Bu yöntemle trikloroetilen, diklorometan, 1,2-dikloroetilen, 1,2-dikloroetan, klorobenzen ve dikloroetileter’in giderimi rapor edilmiştir. Bu bileşiklerden dikloroetileter hariç diğerlerinin sudan kolayca uzaklaştırıldığı görülmüştür.
1.6.3. Çöktürme
Çöktürme anorganik ve organik kolloidal maddeleri sudan uzaklaştırmak için kullanılan iki aşamalı bir işlemdir. Kolloidal malzemeler suda asılı halde bulunan ve çapları 10 μm’den daha küçük partiküllerdir. Yüzeyleri genellikle yüklüdür, bunun sonucuda birbirlerini iterler. Çöktürme işlemi kolloidin yüzey yükünün nötralize edilmesi sonucunda ayrı halde bulunan partiküllerin birleşerek büyümesi ve bunun sonucunda da sudan ayrılabilecek büyüklükte çökeltiler oluşturmasıyla gerçekleşir. Bu yöntem bulanıklık (anorganik kolloidler) ve renk (organik kolloidler) giderimi için kullanılır. Organik kolloidlerin örneğin humik
ve fulvik asitlerin uzaklaştırılması çok önemlidir. Çünkü bu türler dezenfeksiyon esnasında klor gazı ilave edildiğinde yan ürünlerinin (örneğin trihalometanlar) oluşmasına neden olurlar.
1.6.4. Islak yükseltgeme
Islak yükseltgeme yöntemlerinde organik ve anorganik bileşikler su ortamında oksijen veya hava ile yüksek basınç ve sıcaklıkta yükseltgenirler.

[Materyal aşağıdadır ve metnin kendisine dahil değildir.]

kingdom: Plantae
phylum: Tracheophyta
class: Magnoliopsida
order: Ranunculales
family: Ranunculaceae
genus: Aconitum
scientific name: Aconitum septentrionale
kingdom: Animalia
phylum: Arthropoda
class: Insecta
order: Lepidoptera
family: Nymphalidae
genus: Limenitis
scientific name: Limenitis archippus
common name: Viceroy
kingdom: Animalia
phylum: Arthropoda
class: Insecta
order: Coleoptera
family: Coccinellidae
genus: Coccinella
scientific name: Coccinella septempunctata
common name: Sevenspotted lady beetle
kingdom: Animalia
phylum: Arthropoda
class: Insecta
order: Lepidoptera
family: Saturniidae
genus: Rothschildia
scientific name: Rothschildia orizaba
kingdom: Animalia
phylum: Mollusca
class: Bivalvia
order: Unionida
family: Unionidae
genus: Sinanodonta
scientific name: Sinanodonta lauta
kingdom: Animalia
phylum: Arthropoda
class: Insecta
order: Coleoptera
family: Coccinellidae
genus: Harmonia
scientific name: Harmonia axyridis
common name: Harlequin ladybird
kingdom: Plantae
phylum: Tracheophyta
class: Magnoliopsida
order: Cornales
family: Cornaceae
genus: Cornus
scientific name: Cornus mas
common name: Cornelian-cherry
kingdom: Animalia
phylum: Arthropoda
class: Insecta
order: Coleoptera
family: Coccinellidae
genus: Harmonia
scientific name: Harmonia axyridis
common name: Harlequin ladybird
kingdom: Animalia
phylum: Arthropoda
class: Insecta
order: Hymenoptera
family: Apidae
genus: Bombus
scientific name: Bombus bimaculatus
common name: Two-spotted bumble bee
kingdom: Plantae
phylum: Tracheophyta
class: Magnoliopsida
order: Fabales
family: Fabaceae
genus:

Sıcaklık yükseltgenecek maddenin yapısına bağlı olmasına karşın 150 ile 350 ºC arasında kademeli olarak değiştirilir. Basınç 20’den 200 bar’a kadar artırılabilir.
Kimyasal oksijen ihtiyacı (KOİ) uzaklaştırma değerleri %75’den %90’a değişir (Li ve ark., 1991). Islak yükseltgeme mekanizması detaylı bir şekilde incelenmiş ve bu sistemde serbest radikalik tepkimelerin etkin olduğu bulunmuştur. Halojen ve nitro fonksiyonel grubu içeren bileşiklerin bu yöntemle yükseltgenmesinin zor olduğu rapor edilmiştir (Scott, 1997).
1.6.5. Biyolojik yükseltgeme
Biyolojik arıtım genellikle aktif çamur yoluyla uygun koşullarda organik bileşiklerin giderimi için çok avantajlı bir yöntemdir. Buna karşın pek çok organik kirletici biyolojik yükseltgeme ile etkin bir şekilde giderilemez. Bu yöntemin fenoller, nitro bileşikleri, alifatik eter bileşikleri ve tekstil atık sularının arıtımında uygulanması kısmen sınırlıdır. Çünkü bu atıklar yüksek derecede iç toksisiteye sahiptir. Bunun yanında pH’ın uygun değere ayarlanma gereksinimi, dönüşüm yapan mikroorganizmalar için yeterli miktarda besin ve oksijen ilave edilmesi gibi dezavantajları vardır. Aerobik ve anaerobik olmak üzere iki tür biyolojik arıtım yöntemi mevcuttur. Aerobik yöntemler verimlilikleri ve uygulama kolaylığı nedeniyle daha çok tercih edilirler.
1.6.6. Adsorpsiyon yöntemi
Aktif karbon üzerine adsorpsiyon potansiyel bir atık su arıtım yöntemidir.
Bu yöntem organik ve anorganik bileşiklerin uzaklaştırılması için etkin bir şekilde kullanılabilir. Adsorpsiyon yöntemi kütle transfer işlemi olarak tanımlanabilir.
Kirletici su fazından daha sonra ekstraksiyon ve parçalanması için aktif karbon yüzeyine transfer edilir.
1.6.7. Kimyasal yükseltgeme
Bu yöntem genellikle biyolojik olarak parçalanamayan atıklar içeren suların arıtılması ve kirletici derişiminin yüksek olduğu durumlarda tercih edilen bir yöntemdir. Kimyasal yükseltgeme iki ana başlık altında incelenebilir.
i) Klasik yükseltgeme
ii) İleri yükseltgeme (Rodriguez ve ark., 2000)
Klasik yükseltgeme işlemi kısaca kirletici içeren suya yükseltgeyici bir reaktifin ilave edilmesi olarak tanımlanabilir. Daha sonra yükseltgeyici reaktif ile kirletici arasında kimyasal yükseltgenme gerçekleşir bu da kirleticinin uzaklaştırılmasını sağlar. En çok kullanılan yükseltgen reaktifler aşağıda kısaca açıklanmıştır (Rodriguez, 2003).
Klor: Organik atıkların giderimi için etkin bir şekilde kullanılan güçlü ve ucuz bir yükseltgendir. Buna karşın, tek dezavantajı düşük seçiciliği nedeniyle yüksek miktarlarda kullanılmasıdır. Ayrıca, yükseltgeme sonucunda klor içeren ara ürünler oluşumu da söz konusudur.
Potasyum permanganat: Su arıtımında yoğun bir şekilde kullanılan bir yükseltgeyicidir. Katı ya da çözelti şeklinde uygulanabilir. Çok güçlü fakat pahalı bir yükseltgendir. Geniş bir pH aralığında çalışabilir. Yükseltgen olarak potasyum permanganat kullanılmasının dezavantajlarından birisi magnezyum dioksit çökeleği oluşumudur. Oluşan çökeleğin uzaklaştırılma gereksinimi sistemin maliyetini arttırmaktadır.